Namun fakta yang ada bahwa tak satupun kejadian di dunia ini benar-benar sama, pasti ada perbedaan meskipun itu sangat kecil.
Hari itu saya mengalami kejadian yang seakan pernah terjadi sebelumnya namun anehnya saya bisa menebak sedikit, mungkin tepatnya meramalkan kejadian beberapa langkah di depan sebuah peristiwa yang akan saya alami, meskipun hanya beberapa detik. Saya langsung bisa mengetahui maksud dan percakapan singkat saya dengan seseorang ketika kejadian dejavu itu sedang berlangsung, bahkan hingga detail kata per kata yang akan saya ucapkan dan juga gambaran potongan kejadian yang akan terjadi.
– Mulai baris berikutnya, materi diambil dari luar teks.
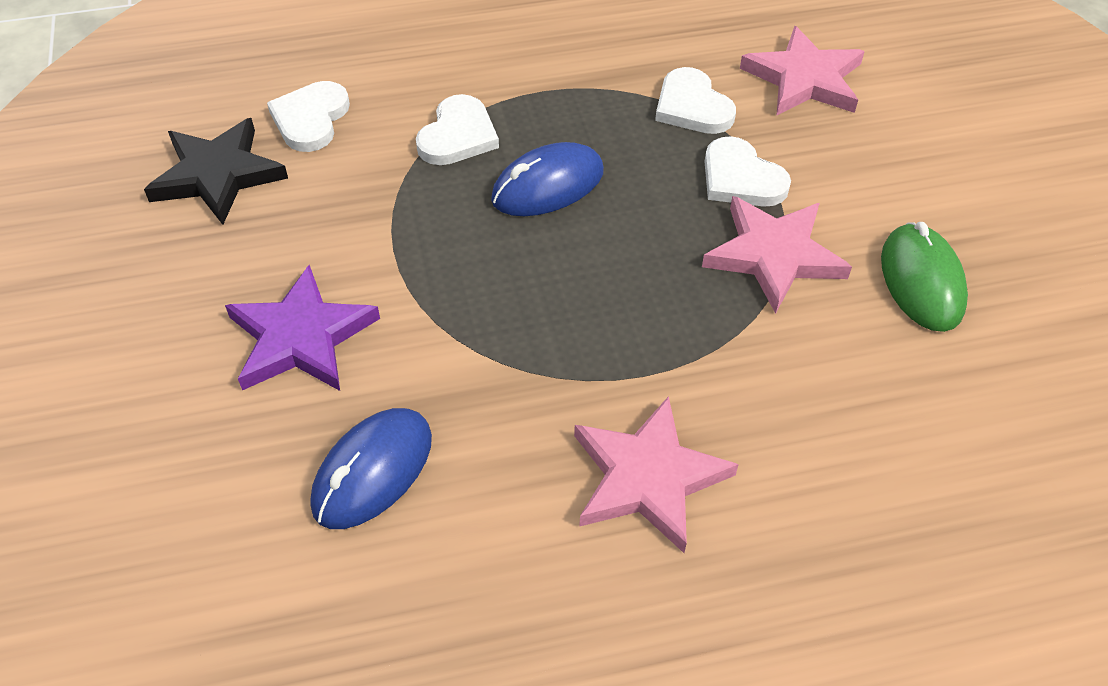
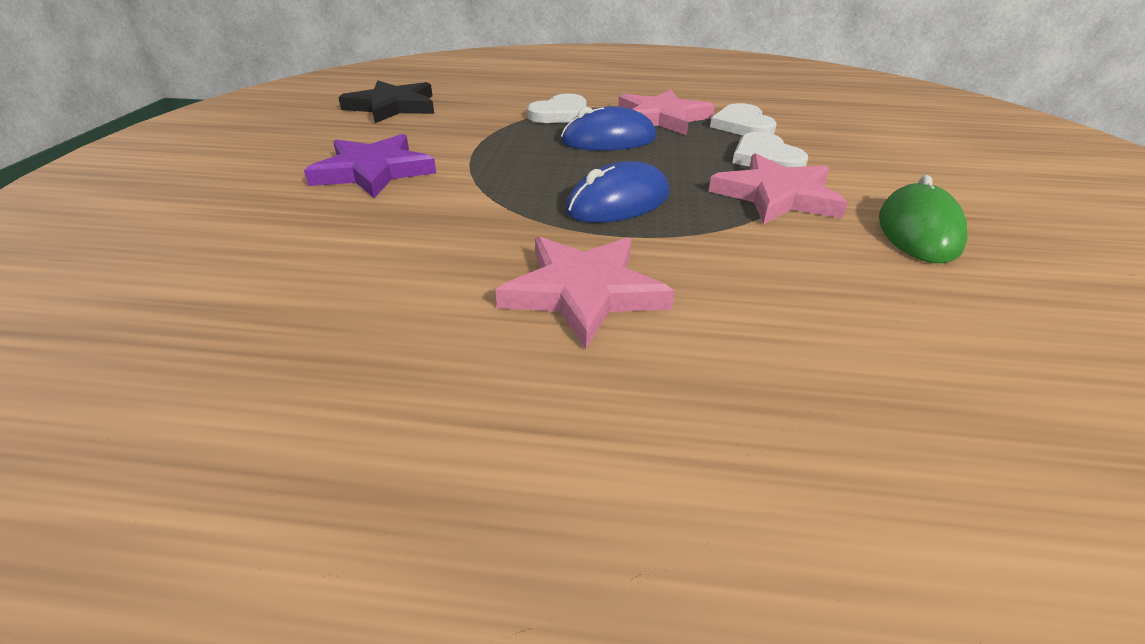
camera: 20 degrees right, 15 degrees down
white heart [267,81,350,152] -> none
blue mouse [311,408,432,529] -> blue mouse moved to [566,161,670,223]
pink star [740,26,865,115] -> pink star moved to [618,89,715,135]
Sepertinya saat itu saya mendapatkan sedikit “kemampuan” sang maha pencipta sehingga dapat mengetahui apa yang akan terjadi, meskipun hanya untuk potongan bagian dalam peristiwa yang saya alami. Saya juga tidak dapat protes dan merubahnya, hanya dapat membiarkan rentetan peristiwa itu berjalan dengan sendirinya. Terpaku dan hanya dalam kepala serta fikiran saya yang berkecamuk.
Yang pasti setelah mengalami pengalaman tersebut, saya coba berfikir, menganalisa dan mengingat-ngingat kembali. Tak berapa lama kemudian saya kehilangan duit, jika di rupiahkan sebesar tiga puluh lima ribu. Memang nilainya kecil tak seberapa, tapi jika dikaitkan dalam sebuah alur peristiwa yang saya alami mungkin bisa berkembang menjadi hal yang penting.
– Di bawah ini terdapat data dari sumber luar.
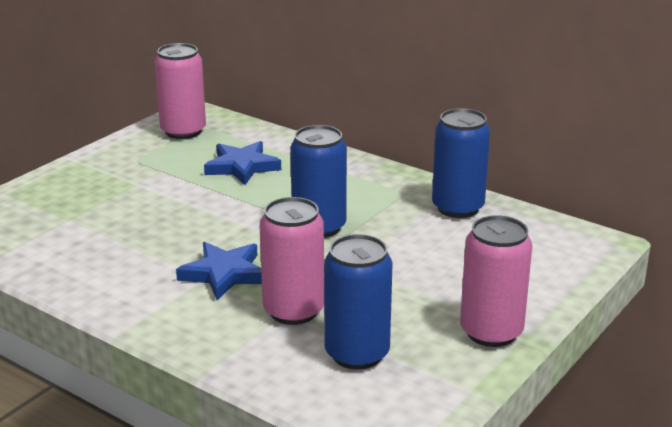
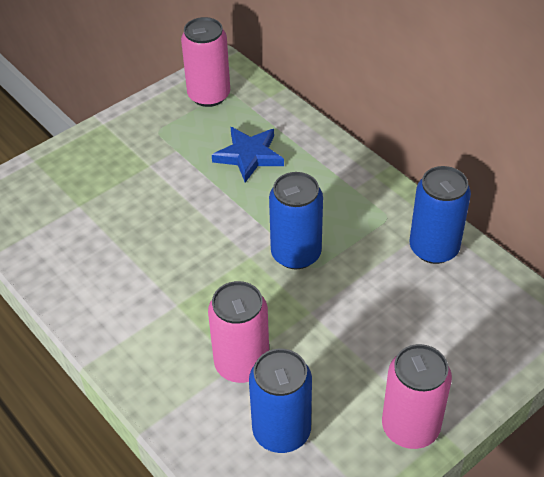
camera: 15 degrees right, 20 degrees up
blue star [176,242,262,300] -> none

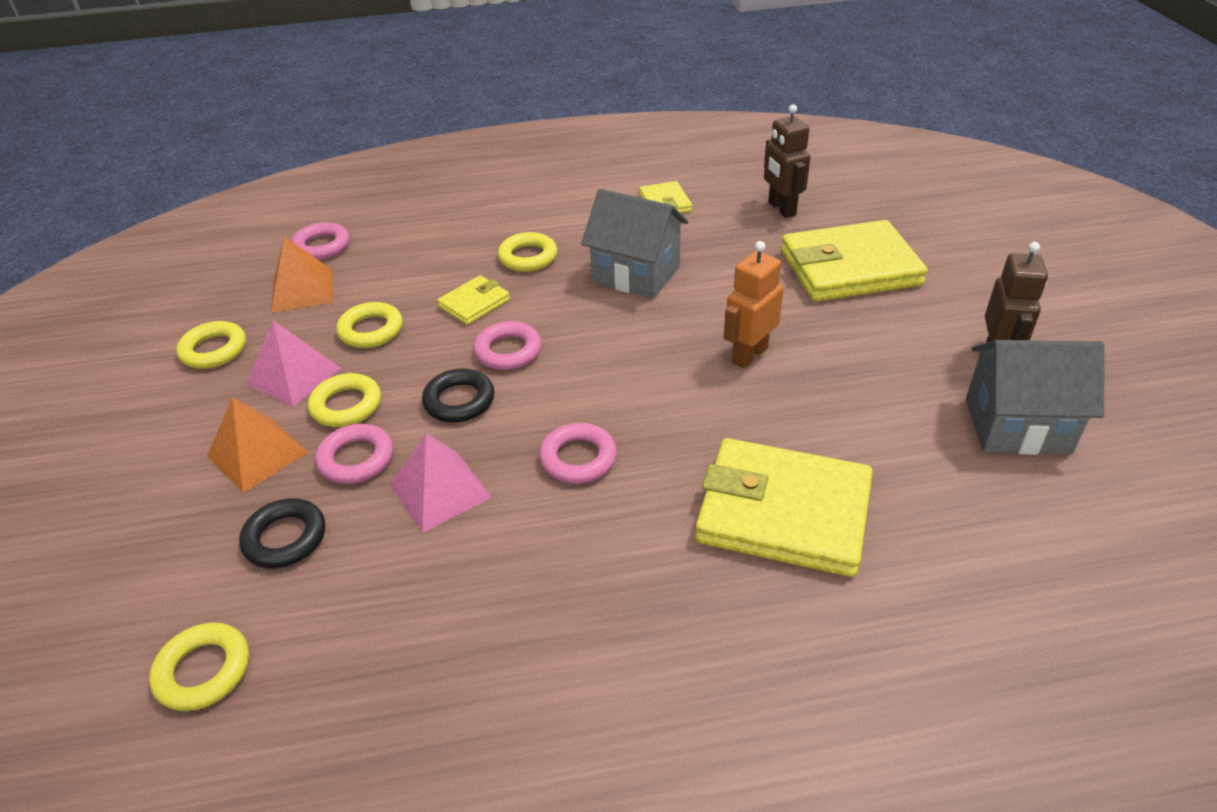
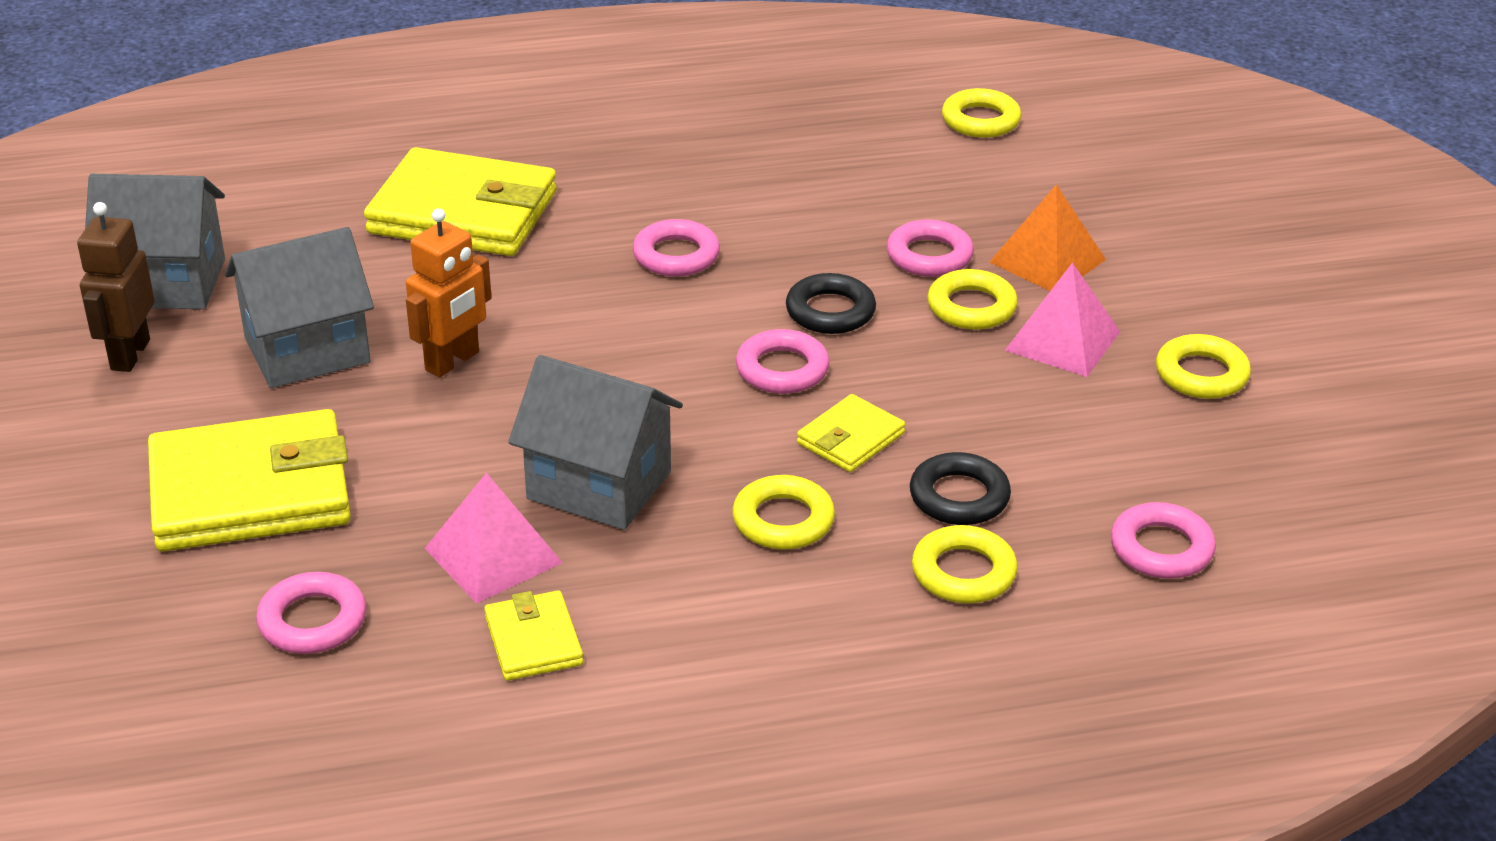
camera: 175 degrees right, 5 degrees down
black ring [239,498,325,568] -> black ring moved to [910,452,1011,525]
orange pyramid [271,236,333,313] -> none
yellow ring [336,302,403,348] -> yellow ring moved to [912,525,1017,603]
pink pyramid [390,433,492,533] -> pink pyramid moved to [425,473,563,603]
brown robot [764,104,811,218] -> pink ring [256,572,366,654]
none -> grey house [225,227,374,388]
Saya mengingat dengan pasti dimana saya menyimpan duit tersebut sebaik-baiknya, dalam saku kiri celana jeans yang sementara saya pakai. Namun seperti saya bilang tadi, bisa jadi keteledoran saya sendiri sehingga duit itu hilang, mungkin terjatuh di jalan ketika saya tidak sengaja merogoh saku, atau, karena hanya terselip di bagian tepi dalam jepitan saku celana jeans saya ketika saya memasukkannya, sehingga terkena senggolan sedikit saja oleh tubuh atau adanya gerakan yang berlebihan yang membuat duit tersebut jatuh. Atau mungkin saja saya pernah secara sengaja menggunakan duit itu, untuk berbelanja atau membayar keperluan lain namun saya tidak dapat mengingatnya dengan pasti dan melupakannya.
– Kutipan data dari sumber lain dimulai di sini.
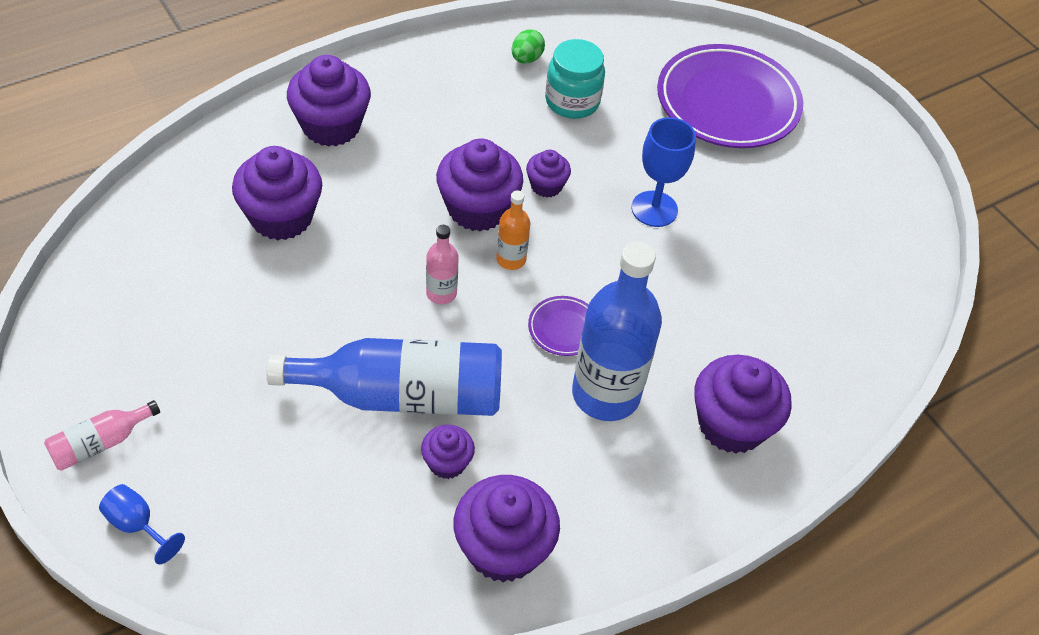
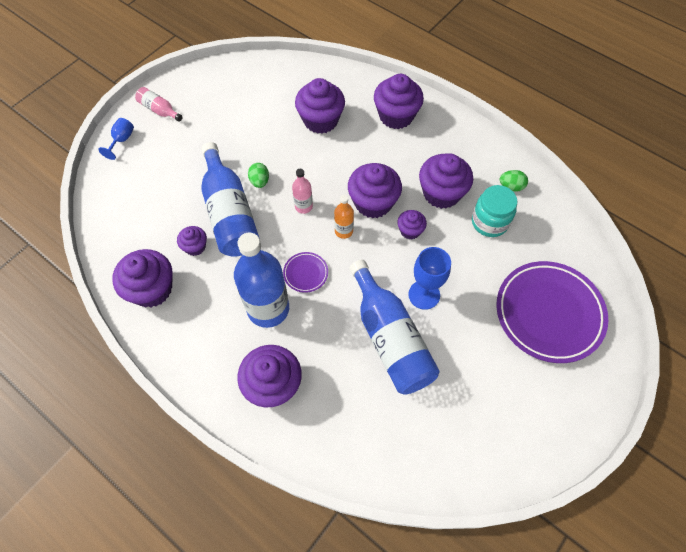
camera: 75 degrees right, 10 degrees up
none -> green egg [248,163,269,188]
none -> blue bottle [350,260,440,395]
none -> purple cupcake [419,153,473,209]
Kemungkinan yang terakhir jika dikaitkan dengan dejavu membuat saya berhipotesa bahwa ada sepenggal kejadian yang saya lupakan dalam rentetan perstiwa hilangnya duit ku, dan hal ini menjadi semacam pertukaran atas pemberian “sedikit” berkah dari sang pencipta dalam hal kemampuan mengetahui apa yang akan terjadi, dengan rentetan peristiwa yang terlupakan dalam keseluruhan alur peristiwa hilangnya duit milikku. Sehingga keseimbangan antara satu peristiwa dan peristiwa lainnya di dunia dapat tercipta. Namun hipotesa itu gagal dengan sendirinya karena saya yang buat tanpa adanya rasionalisasi dan pembuktian empiris. Sementara itu, kejadian “lupa” lebih tinggi frekuensi terjadinya pada diriku dibandingkan kejadian “dejavu” itu sendiri.
Kesimpulan yang saya buat tentang peristiwa dejavu dan kehilangan duit ini hanya sebagai catatan kecil saya. Sungguh bukan suatu hal yang penting. Hanya berusaha untuk belajar menulis.